It’s safer from an ergonomic point-of-view - less chance of forgetting you’re logged in as root, less chance of typing something incorrectly at the console.
Sudo comes into its own when you need to run something as root inside a user’s shell script (or via an alias). That’s not only convenient, it is also less error-prone to typos - you can precisely allow just what is necessary and nothing else.
If your machine is a home machine, maybe this isn’t a big deal, but for shared machines do you want everyone to know the root password?
Ah, this is what happens when you get too enamored of GUI tools. visudo will do a syntax check on the sudoers file before saving it. That alone is reason never to use a text editor directly on sudoers. At the very least don’t close the su session before checking that you can sudo again.

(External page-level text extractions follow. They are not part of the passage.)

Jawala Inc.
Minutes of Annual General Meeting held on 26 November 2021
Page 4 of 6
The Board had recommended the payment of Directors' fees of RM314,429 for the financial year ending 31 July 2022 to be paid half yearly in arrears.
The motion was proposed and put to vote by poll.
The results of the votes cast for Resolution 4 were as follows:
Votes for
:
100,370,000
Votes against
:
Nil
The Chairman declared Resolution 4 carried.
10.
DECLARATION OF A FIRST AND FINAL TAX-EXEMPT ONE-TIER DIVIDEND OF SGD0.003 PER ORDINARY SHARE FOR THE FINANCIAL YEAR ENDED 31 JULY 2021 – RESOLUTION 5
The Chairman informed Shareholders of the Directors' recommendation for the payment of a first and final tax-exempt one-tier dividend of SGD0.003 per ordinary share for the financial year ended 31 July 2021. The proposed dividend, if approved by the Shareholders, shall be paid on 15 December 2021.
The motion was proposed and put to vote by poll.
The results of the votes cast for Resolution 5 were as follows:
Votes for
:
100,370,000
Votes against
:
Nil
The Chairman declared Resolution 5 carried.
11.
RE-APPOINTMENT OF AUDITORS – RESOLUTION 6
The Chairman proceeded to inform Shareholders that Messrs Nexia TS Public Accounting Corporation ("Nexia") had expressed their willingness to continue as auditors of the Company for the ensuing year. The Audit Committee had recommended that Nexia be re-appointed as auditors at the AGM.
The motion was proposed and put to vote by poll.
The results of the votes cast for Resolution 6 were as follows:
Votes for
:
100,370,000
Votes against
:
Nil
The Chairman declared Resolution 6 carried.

ObWarStory: There was this system I used to maintain on behalf of The Company without a root password. It was at a client’s site. Then I left The Company. A few months later a guy from The Company calls me up and asks if I had the root password for the system. No, I said, what have you done? I vi’ed the sudoers file and now I can’t get back in. And the client doesn’t know the root password. Ah well, you’ll just have to call up the client and ask them to take the system down to single-user to reset the root password, I said.

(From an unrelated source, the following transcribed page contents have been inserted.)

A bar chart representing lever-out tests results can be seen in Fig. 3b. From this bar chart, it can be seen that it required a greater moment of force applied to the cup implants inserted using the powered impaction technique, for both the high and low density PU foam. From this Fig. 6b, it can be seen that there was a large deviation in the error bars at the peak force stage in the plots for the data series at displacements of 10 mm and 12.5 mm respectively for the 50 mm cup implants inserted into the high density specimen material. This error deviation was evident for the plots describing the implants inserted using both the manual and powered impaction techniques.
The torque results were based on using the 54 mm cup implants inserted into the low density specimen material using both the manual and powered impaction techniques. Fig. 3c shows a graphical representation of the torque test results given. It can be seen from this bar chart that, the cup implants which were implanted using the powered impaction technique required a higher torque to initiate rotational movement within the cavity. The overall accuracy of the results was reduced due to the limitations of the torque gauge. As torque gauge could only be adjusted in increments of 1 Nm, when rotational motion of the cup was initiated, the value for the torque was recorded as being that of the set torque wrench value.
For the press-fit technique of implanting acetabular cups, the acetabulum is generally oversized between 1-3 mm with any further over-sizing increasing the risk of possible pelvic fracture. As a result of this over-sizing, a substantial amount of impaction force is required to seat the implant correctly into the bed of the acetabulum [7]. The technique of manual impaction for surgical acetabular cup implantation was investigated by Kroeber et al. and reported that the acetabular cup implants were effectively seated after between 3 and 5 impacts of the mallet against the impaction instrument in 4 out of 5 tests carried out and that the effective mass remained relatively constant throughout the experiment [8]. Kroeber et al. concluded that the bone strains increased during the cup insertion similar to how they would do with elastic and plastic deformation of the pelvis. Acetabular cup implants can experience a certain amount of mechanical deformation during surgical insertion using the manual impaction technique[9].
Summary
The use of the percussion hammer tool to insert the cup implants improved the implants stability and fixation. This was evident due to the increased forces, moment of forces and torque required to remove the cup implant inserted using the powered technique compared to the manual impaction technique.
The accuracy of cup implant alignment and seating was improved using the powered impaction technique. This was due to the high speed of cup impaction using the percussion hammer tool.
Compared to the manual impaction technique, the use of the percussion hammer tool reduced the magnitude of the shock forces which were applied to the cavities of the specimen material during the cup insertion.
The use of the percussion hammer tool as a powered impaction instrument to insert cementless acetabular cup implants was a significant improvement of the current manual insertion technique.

> Ah, this is what happens when you get too enamored of GUI tools. visudo will do a syntax check on the sudoers file before saving it.

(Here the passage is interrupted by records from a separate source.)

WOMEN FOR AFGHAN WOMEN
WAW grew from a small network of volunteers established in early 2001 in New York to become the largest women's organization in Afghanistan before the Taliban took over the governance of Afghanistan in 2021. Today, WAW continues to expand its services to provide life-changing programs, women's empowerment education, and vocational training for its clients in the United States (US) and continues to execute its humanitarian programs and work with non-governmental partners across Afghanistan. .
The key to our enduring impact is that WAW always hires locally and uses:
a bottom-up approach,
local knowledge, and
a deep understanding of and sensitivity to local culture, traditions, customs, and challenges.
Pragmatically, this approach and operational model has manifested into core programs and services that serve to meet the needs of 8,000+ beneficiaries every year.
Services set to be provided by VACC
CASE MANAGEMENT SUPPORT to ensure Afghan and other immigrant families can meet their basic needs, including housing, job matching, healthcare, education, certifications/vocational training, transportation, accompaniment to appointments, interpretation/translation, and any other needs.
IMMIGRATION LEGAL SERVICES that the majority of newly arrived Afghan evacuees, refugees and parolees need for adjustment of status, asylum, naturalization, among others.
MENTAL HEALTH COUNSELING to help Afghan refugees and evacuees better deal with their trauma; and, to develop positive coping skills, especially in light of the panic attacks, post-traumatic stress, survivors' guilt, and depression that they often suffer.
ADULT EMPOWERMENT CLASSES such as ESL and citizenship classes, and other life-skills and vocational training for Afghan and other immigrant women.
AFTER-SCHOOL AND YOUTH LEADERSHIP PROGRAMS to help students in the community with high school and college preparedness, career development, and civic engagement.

Well, to be fair to YaST and the never-ending quest to make Linux ready for the desktop ™ it does attempt to validate and it does catch some typos.
I’m old school Unix too, and if I were doing a YaST module I’d (first try to) use visudo (which is known to work reliably) underneath all the pointy-clicky eye candy. I suspect someone has re-invented the wheel.
I like it that Linux gives you several ways to do things. I’m not saying sudo is a replacement for su, far from it, merely that sudo isn’t pointless.
Suppose you want to give a user root privileges for some task without having them know the root password, that’s a benefit of sudo. I like fine grain security. I don’t want to type the root password when I monitor disk temperatures. I don’t want to type the root password when I grab video using lavrec. I don’t want to type the root password when I safeguard valuable files with “chattr +i”. I like to write scripts to avoid typos, and sometimes I need to be root from such a script - but not for every command in the script - sudo to the rescue every time. And so on.
Other than that, its six of one half a dozen of the other, and personal preference.
I guess those openSUSE guys must know something though, 'cos they think sudo support is worth including in YaST …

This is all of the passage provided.